Supplied passage start

The start of the tournament was delayed two hours after an overnight storm dumped more than an inch of rain. Players were allowed to lift, clean and place their balls because of the dampness of the fairways.

The weather may continue to be a factor through the weekend. The National Weather Service in Louisville forecast a 30 percent to 40 percent chance of showers and thunderstorms Thursday through Sunday.

As the tournament began, senior tour rookie Jay Haas was considered the favorite.

A regular on the PGA Tour, the 50-year-old Haas isn't used to being the man to beat.

"Somebody asked me when was the last time I was a pre-tourney favorite, and I said, 'Maybe never.' When I was 12 in a junior event," said Haas, who has four top 10 finishes on the regular PGA Tour this year.

Haas is 12th in the Ryder Cup points standings and is trying to become the oldest player to qualify for the prestigious international event.

Supplied passage end
Data lines start

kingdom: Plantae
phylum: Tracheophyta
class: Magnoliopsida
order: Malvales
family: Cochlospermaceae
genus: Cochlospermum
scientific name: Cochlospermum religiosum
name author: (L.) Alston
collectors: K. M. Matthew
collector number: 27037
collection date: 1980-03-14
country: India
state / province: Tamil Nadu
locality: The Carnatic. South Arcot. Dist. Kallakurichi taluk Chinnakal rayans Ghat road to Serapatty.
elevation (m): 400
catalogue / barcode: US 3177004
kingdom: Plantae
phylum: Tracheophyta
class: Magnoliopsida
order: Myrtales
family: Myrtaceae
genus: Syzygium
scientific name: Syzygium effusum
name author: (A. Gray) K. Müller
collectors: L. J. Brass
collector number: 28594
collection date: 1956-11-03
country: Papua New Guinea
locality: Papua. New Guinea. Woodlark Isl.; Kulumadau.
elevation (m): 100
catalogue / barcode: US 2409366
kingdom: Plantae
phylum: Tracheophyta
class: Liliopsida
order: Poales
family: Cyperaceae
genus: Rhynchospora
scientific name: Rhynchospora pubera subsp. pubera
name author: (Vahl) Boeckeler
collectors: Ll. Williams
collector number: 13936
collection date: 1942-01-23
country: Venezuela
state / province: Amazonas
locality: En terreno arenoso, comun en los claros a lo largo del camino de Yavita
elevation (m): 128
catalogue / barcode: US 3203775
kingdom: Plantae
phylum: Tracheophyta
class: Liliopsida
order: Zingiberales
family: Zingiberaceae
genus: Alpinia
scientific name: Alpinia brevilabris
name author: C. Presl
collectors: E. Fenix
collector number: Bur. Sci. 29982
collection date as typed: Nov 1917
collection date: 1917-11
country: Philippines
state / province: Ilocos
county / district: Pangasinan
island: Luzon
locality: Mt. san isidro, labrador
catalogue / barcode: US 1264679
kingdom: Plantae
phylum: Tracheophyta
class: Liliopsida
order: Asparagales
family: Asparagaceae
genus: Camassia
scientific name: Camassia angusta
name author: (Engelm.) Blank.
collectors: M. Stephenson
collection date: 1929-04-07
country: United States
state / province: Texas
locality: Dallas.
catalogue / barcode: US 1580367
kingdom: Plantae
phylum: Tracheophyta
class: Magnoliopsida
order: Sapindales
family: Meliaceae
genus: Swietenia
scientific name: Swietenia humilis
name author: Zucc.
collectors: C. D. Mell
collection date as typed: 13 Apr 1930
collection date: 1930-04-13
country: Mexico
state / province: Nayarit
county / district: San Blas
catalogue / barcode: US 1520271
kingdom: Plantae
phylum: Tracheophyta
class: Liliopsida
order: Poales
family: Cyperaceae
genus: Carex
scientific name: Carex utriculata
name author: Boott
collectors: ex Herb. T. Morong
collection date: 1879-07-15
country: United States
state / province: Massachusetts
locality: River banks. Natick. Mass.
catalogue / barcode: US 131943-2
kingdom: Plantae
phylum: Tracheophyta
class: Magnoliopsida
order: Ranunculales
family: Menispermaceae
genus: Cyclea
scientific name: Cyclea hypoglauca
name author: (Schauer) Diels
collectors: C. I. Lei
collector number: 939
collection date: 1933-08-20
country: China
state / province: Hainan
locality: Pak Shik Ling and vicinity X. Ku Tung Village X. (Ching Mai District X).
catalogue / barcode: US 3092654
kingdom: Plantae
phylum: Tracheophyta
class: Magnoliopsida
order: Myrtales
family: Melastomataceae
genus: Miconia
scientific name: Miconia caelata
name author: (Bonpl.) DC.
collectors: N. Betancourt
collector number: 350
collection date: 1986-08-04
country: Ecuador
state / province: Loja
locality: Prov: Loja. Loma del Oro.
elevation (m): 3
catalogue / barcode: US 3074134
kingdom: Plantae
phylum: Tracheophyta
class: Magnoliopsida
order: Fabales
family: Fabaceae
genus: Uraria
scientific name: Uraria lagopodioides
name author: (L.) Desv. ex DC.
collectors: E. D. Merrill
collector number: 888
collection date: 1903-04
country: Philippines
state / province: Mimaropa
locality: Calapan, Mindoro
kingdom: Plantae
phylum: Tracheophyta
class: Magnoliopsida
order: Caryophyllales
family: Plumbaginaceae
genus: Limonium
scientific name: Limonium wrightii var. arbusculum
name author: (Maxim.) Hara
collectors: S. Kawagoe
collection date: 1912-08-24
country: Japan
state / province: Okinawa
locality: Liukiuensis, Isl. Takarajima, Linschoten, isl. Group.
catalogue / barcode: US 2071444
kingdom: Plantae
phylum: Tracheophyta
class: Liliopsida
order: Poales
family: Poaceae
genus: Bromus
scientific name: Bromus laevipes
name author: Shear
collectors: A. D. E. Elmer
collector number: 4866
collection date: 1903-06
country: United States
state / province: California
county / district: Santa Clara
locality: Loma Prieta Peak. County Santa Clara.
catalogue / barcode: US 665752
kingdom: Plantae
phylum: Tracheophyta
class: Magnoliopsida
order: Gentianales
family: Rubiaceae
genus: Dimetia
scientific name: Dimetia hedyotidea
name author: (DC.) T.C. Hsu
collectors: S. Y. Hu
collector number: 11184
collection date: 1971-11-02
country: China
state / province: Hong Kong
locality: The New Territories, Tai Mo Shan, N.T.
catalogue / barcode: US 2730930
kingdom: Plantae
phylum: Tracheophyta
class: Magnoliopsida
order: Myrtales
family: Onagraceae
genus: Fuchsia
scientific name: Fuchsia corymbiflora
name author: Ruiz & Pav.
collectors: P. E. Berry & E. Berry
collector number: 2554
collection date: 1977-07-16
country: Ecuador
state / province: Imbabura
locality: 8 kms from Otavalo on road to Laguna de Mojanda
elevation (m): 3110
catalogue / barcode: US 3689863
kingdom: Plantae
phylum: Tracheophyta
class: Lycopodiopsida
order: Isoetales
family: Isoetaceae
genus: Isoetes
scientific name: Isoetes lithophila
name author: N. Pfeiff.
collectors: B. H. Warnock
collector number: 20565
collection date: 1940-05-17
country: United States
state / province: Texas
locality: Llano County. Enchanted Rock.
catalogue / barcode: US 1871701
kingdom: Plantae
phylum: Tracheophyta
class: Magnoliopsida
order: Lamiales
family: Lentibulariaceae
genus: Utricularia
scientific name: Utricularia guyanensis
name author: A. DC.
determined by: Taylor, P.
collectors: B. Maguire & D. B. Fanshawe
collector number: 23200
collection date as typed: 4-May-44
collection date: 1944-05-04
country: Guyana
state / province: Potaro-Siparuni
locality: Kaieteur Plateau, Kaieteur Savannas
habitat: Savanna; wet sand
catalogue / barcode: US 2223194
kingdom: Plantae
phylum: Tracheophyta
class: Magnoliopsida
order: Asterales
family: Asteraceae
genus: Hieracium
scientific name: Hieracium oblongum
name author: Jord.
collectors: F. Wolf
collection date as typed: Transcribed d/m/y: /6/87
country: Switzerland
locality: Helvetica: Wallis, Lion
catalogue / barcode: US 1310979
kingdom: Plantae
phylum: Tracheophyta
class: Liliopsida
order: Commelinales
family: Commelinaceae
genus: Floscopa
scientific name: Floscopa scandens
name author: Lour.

Data lines end

### [Set tasks]
**a.** In the golf tournament report above, reproduce word for word the section that begins with the words containing "The weather may" and ends with "Thursday through Sunday.".
**b.** According to the golf tournament report, what chance of showers and thunderstorms did the National Weather Service in Louisville forecast for Thursday through Sunday?

### [Responses]
**a.**
The weather may continue to be a factor through the weekend. The National Weather Service in Louisville forecast a 30 percent to 40 percent chance of showers and thunderstorms Thursday through Sunday.

**b.** A 30 percent to 40 percent chance.